Session Statistics: For those who keep track of such things: Since January 1, 2021, the start of the 2-year term of the Legislature through Friday, 11, 2021 2021, 14,738 bills were introduced. Since January 1, 2021, through June 11, 2021, the Senate passed 1,559 bills, while the Assembly passed 1,054 bills. Of the 892 bills that passed both houses this year: 112 have been signed into law, 3 have been vetoed, 5 are on Governor’s desk for consideration, and 771 have not yet been delivered to the Governor.
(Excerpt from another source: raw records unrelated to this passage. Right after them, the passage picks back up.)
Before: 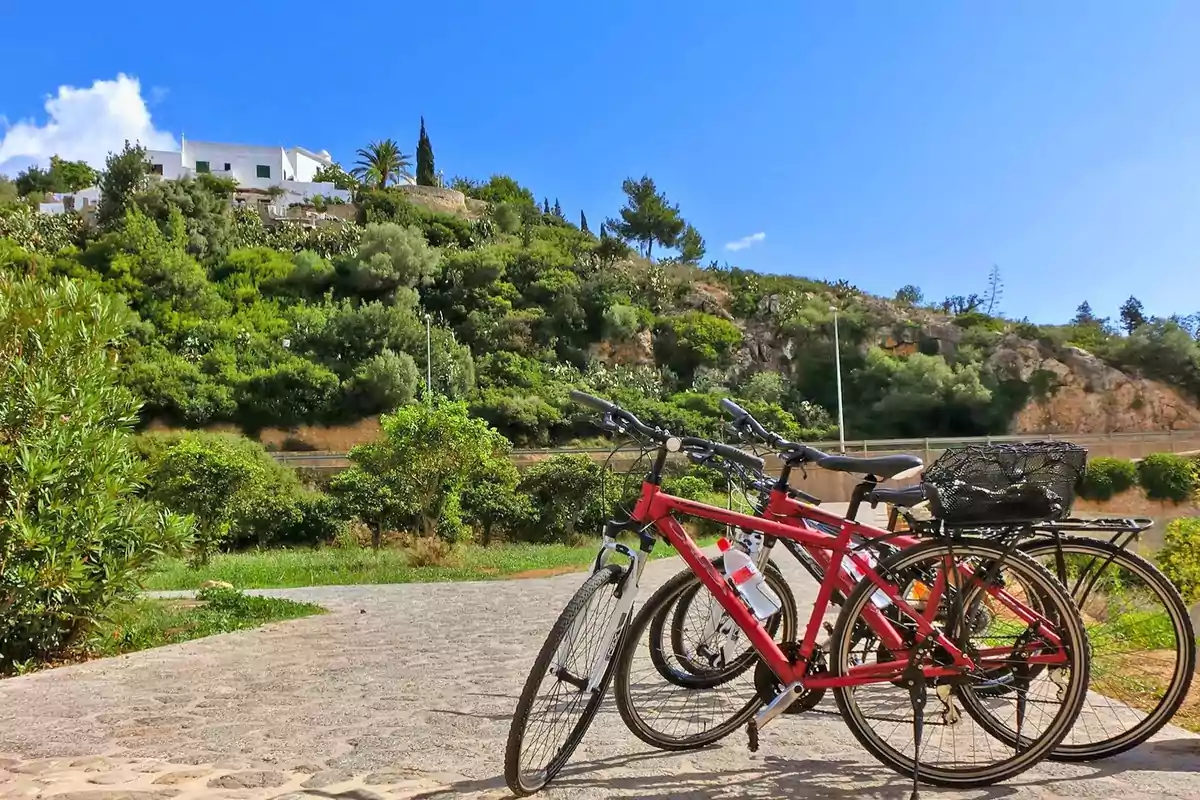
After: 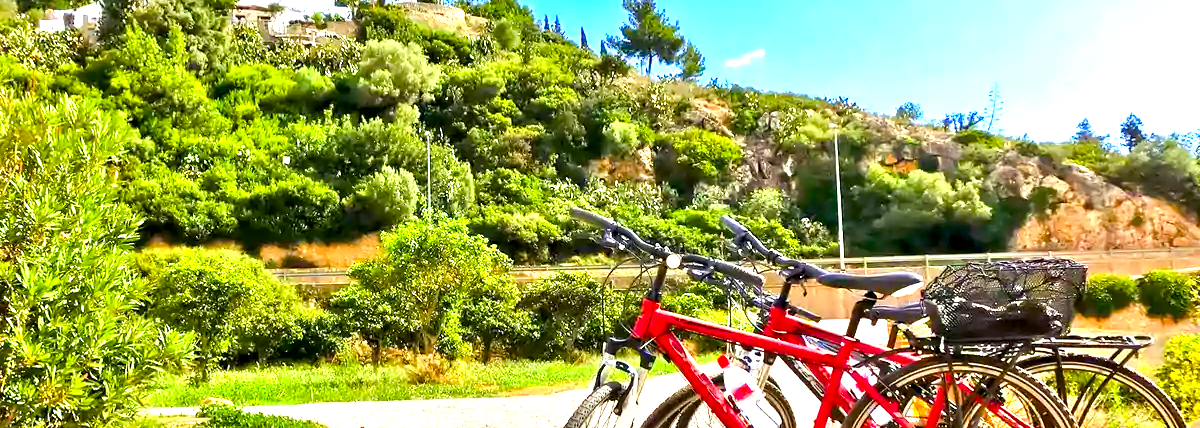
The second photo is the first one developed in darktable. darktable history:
crop and rotate: top 23.043%, bottom 23.437%
color balance rgb: shadows lift › luminance -21.66%, shadows lift › chroma 6.57%, shadows lift › hue 270°, power › chroma 0.68%, power › hue 60°, highlights gain › luminance 6.08%, highlights gain › chroma 1.33%, highlights gain › hue 90°, global offset › luminance -0.87%, perceptual saturation grading › global saturation 26.86%, perceptual saturation grading › highlights -28.39%, perceptual saturation grading › mid-tones 15.22%, perceptual saturation grading › shadows 33.98%, perceptual brilliance grading › highlights 10%, perceptual brilliance grading › mid-tones 5%
exposure: black level correction 0, exposure 1.1 EV, compensate exposure bias true, compensate highlight preservation false
tone equalizer: on, module defaults
contrast brightness saturation: saturation 0.18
As a comparison, taking into account the same time period, 414 bills passed both houses in 2020 compared to 935 in 2019, 641 in 2018, 606 in 2017, 618 in 2016, 718 bills in 2015, 658 in 2014, and 650 in 2013.


See below statements from our campaigns and other updates.

Children Need Amazing Parents- New York

Statement on the Ombudsman. 

“Families and young people deserve a child welfare system that embraces transparency and independent oversight,” said Brad Hansen, Policy Director at Families Together of New York on behalf of the CHAMPS NY Coalition. “Before the end of session, legislators can pass bill S.3109/A.6269, sponsored, respectively by Senator Persaud and Assemblymember Frontus, to establish a foster care ombudsman office and take additional steps to address the severe racial inequities present in our child welfare system. While only constituting 15% of children in New York, Black children represent half of the youth involved in foster care. This office would provide much needed oversight, accountability and transparency for county departments in charge of these life-changing decisions. This is an essential step as New York leaders look toward an inclusive recovery and addressing systemic racism in our state.”